-- WORK REQUIRED --
Could you set down exactly the lines of the data below, starting at the one that holds "In the test" and ending at the one that holds "For every EMQ", both included, and only those?
-- DATA TO EXAMINE follows --
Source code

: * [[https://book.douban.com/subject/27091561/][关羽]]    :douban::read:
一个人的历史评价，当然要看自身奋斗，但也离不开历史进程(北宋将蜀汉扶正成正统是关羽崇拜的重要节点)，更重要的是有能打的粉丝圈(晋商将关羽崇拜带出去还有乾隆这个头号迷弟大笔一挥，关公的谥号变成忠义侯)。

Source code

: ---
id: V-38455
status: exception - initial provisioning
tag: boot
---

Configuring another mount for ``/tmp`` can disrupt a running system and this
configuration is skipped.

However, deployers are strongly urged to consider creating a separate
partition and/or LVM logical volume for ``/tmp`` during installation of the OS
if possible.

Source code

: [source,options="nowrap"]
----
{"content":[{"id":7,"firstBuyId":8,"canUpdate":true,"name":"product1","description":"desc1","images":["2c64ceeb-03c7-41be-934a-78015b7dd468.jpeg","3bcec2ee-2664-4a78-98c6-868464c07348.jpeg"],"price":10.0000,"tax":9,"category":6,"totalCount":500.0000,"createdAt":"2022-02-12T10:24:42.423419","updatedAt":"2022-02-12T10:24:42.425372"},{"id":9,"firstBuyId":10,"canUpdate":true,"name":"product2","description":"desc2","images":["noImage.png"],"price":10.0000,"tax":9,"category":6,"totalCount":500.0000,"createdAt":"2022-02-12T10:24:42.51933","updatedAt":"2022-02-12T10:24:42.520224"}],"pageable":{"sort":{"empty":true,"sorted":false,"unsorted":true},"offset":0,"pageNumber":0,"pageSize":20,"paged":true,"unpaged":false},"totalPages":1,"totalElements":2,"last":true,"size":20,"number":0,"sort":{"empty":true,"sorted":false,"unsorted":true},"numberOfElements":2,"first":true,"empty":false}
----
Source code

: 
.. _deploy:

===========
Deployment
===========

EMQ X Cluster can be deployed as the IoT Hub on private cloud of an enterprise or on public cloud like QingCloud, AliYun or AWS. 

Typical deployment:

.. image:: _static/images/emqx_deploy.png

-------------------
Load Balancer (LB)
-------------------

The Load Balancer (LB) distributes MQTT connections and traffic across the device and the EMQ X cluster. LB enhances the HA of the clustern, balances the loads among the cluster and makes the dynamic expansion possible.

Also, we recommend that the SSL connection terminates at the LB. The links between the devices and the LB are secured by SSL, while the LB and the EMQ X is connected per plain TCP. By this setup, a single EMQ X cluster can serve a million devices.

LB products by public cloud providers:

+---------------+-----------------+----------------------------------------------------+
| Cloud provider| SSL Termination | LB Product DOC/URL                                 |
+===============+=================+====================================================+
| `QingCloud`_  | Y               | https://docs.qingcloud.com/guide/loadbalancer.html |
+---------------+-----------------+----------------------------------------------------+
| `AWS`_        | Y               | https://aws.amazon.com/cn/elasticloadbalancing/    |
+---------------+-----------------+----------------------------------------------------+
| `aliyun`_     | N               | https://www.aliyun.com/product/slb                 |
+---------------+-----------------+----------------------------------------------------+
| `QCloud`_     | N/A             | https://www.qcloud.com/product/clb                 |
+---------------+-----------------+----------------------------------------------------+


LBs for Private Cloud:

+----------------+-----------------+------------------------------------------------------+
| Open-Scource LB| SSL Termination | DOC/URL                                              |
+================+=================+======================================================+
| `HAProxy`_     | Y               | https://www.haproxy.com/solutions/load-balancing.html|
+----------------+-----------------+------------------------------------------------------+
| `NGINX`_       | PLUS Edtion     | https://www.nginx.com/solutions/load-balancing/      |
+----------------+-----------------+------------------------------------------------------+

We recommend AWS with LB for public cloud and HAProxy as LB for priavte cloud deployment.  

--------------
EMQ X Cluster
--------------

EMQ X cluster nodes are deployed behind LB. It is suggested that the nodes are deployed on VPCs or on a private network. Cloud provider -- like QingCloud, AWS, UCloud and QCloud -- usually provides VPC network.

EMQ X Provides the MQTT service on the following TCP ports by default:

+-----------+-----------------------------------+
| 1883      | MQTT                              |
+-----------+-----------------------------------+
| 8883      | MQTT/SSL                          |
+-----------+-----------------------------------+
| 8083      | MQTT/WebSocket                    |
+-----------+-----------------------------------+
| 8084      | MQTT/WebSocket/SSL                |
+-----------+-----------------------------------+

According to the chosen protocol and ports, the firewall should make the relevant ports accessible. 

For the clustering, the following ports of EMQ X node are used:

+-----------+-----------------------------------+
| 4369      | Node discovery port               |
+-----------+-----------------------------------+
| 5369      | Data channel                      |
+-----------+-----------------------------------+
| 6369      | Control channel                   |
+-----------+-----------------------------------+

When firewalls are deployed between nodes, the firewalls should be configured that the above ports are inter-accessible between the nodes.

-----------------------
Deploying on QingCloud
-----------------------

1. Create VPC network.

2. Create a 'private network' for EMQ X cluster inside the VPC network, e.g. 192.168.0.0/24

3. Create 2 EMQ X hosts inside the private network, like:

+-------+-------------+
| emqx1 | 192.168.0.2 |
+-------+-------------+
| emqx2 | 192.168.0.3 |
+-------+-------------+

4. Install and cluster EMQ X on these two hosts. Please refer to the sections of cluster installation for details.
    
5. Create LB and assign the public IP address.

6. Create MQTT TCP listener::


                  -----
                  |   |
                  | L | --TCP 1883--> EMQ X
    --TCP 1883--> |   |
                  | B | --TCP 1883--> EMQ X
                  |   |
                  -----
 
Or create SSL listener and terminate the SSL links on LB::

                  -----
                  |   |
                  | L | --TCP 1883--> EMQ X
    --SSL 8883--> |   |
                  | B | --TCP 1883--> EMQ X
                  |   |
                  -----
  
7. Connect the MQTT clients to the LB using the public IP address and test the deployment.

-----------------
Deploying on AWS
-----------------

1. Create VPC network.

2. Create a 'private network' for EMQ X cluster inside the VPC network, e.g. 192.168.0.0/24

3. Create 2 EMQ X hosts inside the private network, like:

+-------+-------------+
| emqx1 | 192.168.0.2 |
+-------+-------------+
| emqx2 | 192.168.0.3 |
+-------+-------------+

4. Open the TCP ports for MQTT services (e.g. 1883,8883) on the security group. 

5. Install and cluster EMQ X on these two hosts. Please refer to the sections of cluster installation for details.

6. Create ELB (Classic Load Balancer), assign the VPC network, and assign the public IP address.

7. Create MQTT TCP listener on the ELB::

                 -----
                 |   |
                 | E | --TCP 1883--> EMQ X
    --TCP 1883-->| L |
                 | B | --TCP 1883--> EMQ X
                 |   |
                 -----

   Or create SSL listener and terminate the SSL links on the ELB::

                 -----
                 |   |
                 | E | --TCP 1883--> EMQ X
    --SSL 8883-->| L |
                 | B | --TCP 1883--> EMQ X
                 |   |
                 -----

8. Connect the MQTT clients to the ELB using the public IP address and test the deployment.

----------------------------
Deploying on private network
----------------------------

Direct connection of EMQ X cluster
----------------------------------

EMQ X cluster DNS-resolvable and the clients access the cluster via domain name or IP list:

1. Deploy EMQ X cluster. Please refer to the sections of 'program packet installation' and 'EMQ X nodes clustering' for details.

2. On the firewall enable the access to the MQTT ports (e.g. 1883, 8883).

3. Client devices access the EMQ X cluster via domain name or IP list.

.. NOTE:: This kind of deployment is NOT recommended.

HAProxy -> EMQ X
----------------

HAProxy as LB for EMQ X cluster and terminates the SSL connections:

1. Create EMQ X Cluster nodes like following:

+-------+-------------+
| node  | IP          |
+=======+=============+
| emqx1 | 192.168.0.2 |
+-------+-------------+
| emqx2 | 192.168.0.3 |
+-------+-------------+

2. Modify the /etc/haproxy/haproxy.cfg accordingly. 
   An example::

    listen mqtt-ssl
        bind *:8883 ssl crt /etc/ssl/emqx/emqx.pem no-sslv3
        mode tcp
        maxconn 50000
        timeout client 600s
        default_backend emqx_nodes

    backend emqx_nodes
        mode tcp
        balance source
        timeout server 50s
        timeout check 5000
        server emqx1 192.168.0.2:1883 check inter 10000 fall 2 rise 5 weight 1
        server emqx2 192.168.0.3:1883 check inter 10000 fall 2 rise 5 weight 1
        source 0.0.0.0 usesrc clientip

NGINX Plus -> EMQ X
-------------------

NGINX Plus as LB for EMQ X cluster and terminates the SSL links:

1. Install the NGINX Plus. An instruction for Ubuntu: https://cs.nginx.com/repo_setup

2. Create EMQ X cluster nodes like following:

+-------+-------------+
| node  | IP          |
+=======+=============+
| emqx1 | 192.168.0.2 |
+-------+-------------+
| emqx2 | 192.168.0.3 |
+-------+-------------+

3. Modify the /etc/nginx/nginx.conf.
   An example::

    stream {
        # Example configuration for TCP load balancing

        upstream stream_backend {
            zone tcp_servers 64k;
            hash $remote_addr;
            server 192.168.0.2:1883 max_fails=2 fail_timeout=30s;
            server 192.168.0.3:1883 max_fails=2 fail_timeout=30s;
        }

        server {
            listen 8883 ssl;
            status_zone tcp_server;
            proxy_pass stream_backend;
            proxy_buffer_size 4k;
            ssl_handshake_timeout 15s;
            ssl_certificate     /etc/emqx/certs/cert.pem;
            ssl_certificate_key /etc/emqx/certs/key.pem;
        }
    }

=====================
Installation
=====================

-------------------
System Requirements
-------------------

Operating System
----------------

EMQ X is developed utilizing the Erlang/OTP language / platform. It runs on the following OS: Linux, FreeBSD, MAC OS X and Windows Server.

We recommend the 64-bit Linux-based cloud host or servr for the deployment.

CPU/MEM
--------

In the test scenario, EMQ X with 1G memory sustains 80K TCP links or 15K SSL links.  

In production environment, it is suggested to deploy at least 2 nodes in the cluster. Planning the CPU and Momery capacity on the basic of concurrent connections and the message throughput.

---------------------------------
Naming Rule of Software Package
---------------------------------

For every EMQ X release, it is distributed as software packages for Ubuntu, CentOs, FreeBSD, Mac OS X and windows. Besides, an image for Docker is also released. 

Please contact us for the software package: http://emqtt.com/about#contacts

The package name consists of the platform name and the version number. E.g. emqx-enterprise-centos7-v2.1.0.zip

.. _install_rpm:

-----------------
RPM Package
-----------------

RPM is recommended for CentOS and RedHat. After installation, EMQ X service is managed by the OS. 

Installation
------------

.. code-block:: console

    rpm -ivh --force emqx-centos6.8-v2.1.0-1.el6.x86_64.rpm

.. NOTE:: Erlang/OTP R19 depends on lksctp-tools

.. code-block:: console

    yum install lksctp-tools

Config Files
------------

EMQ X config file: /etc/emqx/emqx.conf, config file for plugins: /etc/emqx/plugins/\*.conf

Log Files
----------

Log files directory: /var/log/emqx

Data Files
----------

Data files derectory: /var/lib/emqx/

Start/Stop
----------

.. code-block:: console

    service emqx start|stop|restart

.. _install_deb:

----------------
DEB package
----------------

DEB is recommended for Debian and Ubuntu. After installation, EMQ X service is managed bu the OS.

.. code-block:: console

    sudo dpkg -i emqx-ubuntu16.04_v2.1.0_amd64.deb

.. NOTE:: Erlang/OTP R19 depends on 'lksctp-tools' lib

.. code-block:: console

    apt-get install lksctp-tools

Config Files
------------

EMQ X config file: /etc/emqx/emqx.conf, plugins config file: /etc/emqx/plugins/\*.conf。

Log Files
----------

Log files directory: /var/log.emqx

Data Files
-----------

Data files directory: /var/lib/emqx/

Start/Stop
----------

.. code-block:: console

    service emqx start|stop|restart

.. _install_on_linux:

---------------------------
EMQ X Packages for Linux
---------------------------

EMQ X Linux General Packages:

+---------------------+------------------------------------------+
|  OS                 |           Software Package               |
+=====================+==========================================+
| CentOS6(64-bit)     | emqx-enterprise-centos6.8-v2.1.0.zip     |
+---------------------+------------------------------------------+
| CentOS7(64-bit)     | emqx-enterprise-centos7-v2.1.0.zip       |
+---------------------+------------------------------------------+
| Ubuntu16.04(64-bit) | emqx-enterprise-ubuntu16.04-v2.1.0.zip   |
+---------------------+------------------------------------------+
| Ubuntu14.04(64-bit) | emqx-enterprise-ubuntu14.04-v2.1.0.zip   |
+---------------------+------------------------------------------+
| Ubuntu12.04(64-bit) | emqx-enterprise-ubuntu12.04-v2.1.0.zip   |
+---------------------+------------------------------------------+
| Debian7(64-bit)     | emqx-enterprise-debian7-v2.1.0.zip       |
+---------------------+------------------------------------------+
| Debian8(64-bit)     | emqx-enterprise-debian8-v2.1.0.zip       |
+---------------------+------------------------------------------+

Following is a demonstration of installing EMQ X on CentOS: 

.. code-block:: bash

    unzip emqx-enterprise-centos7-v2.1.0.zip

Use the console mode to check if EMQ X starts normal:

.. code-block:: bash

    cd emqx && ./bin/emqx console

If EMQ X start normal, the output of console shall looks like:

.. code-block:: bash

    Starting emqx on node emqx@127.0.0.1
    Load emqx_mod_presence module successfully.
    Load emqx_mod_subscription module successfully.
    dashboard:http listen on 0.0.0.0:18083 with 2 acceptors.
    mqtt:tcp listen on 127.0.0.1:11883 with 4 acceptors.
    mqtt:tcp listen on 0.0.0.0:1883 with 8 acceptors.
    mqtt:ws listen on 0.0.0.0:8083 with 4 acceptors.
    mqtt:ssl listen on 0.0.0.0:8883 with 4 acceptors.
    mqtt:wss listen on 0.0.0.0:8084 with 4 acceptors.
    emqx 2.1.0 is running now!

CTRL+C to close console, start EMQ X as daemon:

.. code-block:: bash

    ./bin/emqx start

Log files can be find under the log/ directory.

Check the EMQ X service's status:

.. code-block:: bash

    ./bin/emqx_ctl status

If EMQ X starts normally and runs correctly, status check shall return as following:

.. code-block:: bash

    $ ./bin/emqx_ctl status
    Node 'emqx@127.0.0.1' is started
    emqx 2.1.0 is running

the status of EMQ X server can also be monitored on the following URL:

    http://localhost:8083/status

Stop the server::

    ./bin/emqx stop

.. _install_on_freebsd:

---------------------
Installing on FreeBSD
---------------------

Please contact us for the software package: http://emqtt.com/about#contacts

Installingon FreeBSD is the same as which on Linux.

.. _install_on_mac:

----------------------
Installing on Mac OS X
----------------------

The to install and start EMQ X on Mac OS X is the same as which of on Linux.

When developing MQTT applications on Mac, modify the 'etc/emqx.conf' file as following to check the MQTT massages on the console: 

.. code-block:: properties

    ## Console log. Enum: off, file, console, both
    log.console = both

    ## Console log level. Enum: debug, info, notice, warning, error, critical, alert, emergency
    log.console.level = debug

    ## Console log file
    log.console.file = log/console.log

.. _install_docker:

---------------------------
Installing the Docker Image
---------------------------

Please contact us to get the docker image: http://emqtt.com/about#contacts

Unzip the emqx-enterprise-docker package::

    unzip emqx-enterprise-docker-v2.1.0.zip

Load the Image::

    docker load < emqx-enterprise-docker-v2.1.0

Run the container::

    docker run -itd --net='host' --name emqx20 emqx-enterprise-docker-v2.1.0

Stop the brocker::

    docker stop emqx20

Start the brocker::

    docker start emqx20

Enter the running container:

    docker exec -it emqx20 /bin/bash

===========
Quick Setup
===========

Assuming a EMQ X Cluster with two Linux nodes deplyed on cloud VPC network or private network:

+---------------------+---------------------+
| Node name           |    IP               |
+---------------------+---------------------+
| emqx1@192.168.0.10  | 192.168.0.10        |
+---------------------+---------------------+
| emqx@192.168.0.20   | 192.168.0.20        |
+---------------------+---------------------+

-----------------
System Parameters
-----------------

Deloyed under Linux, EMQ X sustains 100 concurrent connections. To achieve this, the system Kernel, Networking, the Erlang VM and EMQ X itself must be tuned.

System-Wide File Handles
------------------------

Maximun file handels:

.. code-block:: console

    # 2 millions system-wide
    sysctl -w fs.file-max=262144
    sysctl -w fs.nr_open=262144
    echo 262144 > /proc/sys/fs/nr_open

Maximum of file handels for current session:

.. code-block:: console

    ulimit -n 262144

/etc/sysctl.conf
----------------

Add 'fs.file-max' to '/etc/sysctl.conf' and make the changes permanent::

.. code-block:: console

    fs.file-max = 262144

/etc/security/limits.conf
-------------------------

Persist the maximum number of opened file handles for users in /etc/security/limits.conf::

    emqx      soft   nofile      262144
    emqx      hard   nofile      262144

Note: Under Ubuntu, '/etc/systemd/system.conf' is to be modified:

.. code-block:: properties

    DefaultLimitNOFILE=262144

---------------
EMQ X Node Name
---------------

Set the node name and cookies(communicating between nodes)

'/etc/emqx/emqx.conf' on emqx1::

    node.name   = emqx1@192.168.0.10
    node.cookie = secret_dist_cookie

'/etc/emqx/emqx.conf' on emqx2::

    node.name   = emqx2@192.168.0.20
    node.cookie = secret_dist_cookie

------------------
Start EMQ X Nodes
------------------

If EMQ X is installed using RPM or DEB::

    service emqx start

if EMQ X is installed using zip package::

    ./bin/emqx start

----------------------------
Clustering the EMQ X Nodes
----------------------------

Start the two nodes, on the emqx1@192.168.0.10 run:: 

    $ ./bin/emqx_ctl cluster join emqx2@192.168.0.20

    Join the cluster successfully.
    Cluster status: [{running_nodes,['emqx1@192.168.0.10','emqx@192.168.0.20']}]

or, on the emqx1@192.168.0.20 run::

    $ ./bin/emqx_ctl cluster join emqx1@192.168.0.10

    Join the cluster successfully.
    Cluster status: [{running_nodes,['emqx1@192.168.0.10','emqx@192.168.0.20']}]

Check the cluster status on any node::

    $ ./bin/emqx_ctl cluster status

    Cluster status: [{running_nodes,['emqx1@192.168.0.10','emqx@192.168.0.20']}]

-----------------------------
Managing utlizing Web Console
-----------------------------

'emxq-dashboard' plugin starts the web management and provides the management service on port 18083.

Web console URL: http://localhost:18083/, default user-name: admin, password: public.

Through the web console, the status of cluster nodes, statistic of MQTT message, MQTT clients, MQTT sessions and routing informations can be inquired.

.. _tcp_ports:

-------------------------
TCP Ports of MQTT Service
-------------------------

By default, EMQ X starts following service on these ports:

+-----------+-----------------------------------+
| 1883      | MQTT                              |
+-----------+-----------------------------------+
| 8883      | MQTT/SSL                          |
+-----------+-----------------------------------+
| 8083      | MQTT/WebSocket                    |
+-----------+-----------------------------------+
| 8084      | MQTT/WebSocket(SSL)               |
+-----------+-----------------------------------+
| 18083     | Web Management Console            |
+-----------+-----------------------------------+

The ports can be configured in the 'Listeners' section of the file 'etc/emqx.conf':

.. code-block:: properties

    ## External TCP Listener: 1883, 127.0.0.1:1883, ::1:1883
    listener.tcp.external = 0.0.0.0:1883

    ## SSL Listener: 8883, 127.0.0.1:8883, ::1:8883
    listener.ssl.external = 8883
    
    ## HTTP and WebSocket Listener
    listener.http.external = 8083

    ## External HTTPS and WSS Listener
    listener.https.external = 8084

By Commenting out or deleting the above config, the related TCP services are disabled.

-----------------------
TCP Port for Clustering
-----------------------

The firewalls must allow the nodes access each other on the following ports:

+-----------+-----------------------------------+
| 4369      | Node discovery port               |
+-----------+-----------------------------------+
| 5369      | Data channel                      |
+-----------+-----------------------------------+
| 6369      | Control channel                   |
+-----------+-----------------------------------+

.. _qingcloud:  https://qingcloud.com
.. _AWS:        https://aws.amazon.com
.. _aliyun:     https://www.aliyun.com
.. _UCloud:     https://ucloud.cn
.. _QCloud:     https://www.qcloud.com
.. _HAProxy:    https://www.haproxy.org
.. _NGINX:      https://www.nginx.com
-- DATA TO EXAMINE concluded --
-- SOLUTION TO THIS PROBLEM --
In the test scenario, EMQ X with 1G memory sustains 80K TCP links or 15K SSL links.  

In production environment, it is suggested to deploy at least 2 nodes in the cluster. Planning the CPU and Momery capacity on the basic of concurrent connections and the message throughput.

---------------------------------
Naming Rule of Software Package
---------------------------------

For every EMQ X release, it is distributed as software packages for Ubuntu, CentOs, FreeBSD, Mac OS X and windows. Besides, an image for Docker is also released. 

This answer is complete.